Wood, T. (2017). Cripping time in the college composition classroom. College Composition and Communication, 69(2), 260–286.
The inadequacy of common academic accommodations for people with disabilities was Tara Wood’s initial research ‘problem,’ but she came to find that inventing ‘new’ accommodations for the writing classroom could only uphold the current accommodation system informed by the medical model of disability: “individual-based fix-its applied to specific students in specific situations” (262). Wood shares findings from a study on the experiences of students with disabilities in college-level writing courses and finds that instructors may enforce normative conceptions of time and time frames on students whose experiences and processes contradict such required measures of time. Arguing that traditional, normative ideas of time and production can negatively impact student performance, Wood offers the concept of “crip time,” a concept borrowed from disability theorists and disability activists, as a possible pedagogical framework for composition classrooms. Classrooms adhere to normative time frames by definition – students are expected to arrive at a certain time, learn information at a particular speed, and perform in prescribed time frames.

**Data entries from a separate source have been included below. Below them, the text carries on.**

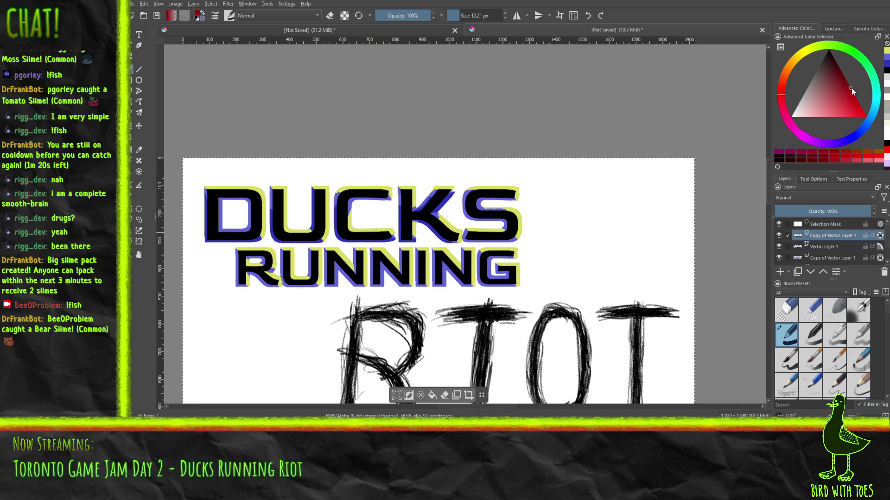
pyautogui.moveTo(782, 77); pyautogui.dragTo(792, 63)
pyautogui.moveTo(851, 96)
pyautogui.mouseDown()
pyautogui.moveTo(860, 97)
pyautogui.moveTo(858, 88)
pyautogui.mouseUp()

Crip time refers to flexible approaches to normative time frames and recognizing that people will arrive and process language at various rates. Woods offers the example of scaffolded exercises that allow for freewriting and follow-up exercises encouraging revision and reflection; implementing crip time is not about adding more time, but about “flexibly managing, negotiating, and experiencing time” (278). Crucially, Wood asserts that this design should be negotiated with disabled students, not simply for them. Wood offers cripping time as a way to think about how normativity is privileged in most of the pedagogical practices of a writing classroom, but she sees cripping time as a way to open up possibilities of nonnormative composing and student/instructor negotiations of time.